§ **ENUNCIADO**
Reescreva o trecho que vai da linha que contém "genus: Coutoubea" até o final das linhas, trocando "scientific name" por "Latin name" e mantendo todo o resto sem alteração.

§ **DADOS DO EXERCÍCIO**
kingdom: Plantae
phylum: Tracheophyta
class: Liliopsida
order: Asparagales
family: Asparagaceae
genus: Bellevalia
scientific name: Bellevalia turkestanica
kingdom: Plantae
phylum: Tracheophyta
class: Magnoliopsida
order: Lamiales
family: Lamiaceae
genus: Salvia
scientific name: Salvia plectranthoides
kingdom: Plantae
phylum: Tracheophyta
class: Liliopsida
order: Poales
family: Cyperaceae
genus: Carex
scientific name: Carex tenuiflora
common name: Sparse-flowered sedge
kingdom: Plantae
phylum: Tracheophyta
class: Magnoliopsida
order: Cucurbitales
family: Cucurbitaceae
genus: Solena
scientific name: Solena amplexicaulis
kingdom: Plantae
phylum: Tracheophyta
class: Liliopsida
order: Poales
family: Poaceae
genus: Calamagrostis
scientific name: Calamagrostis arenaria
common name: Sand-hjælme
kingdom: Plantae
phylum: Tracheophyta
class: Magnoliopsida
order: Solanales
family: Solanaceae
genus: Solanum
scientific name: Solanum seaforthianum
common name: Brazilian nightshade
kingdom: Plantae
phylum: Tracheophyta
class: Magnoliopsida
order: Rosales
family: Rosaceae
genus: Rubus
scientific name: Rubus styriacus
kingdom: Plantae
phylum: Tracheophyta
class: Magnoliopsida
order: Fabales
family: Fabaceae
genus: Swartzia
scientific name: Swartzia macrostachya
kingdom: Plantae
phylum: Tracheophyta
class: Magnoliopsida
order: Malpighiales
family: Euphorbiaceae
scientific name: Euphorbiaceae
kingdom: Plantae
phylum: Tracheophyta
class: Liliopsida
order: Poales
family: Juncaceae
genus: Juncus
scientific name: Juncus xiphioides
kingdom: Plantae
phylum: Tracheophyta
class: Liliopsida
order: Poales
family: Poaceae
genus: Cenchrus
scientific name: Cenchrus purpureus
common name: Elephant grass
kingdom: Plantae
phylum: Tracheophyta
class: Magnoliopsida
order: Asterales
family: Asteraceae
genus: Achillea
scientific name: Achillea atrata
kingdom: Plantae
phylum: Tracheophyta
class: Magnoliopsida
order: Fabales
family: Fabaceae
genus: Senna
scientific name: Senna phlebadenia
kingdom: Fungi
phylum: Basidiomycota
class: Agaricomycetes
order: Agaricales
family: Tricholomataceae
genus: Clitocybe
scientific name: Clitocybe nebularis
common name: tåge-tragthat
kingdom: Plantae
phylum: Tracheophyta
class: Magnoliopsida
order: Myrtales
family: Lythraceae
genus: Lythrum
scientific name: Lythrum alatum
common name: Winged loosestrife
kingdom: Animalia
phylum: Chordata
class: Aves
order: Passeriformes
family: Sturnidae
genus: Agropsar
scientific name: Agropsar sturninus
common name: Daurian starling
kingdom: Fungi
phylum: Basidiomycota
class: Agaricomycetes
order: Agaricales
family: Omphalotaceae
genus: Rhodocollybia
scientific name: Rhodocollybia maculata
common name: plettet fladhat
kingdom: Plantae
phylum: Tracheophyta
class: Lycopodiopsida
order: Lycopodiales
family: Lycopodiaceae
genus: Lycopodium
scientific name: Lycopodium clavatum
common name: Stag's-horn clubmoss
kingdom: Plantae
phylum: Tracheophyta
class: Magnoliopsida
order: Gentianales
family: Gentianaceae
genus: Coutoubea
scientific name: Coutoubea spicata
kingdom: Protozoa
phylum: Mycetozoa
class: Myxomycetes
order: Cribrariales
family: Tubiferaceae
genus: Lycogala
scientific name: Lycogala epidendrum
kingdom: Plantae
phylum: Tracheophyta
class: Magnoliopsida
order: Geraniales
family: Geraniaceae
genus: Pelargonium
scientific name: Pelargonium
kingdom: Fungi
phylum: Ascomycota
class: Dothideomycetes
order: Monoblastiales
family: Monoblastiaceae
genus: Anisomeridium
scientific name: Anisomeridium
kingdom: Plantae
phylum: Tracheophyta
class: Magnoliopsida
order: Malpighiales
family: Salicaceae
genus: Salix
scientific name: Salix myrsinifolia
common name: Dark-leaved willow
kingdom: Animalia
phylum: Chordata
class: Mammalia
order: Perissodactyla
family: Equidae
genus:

§ **RESOLUÇÃO**
genus: Coutoubea
Latin name: Coutoubea spicata
kingdom: Protozoa
phylum: Mycetozoa
class: Myxomycetes
order: Cribrariales
family: Tubiferaceae
genus: Lycogala
Latin name: Lycogala epidendrum
kingdom: Plantae
phylum: Tracheophyta
class: Magnoliopsida
order: Geraniales
family: Geraniaceae
genus: Pelargonium
Latin name: Pelargonium
kingdom: Fungi
phylum: Ascomycota
class: Dothideomycetes
order: Monoblastiales
family: Monoblastiaceae
genus: Anisomeridium
Latin name: Anisomeridium
kingdom: Plantae
phylum: Tracheophyta
class: Magnoliopsida
order: Malpighiales
family: Salicaceae
genus: Salix
Latin name: Salix myrsinifolia
common name: Dark-leaved willow
kingdom: Animalia
phylum: Chordata
class: Mammalia
order: Perissodactyla
family: Equidae
genus:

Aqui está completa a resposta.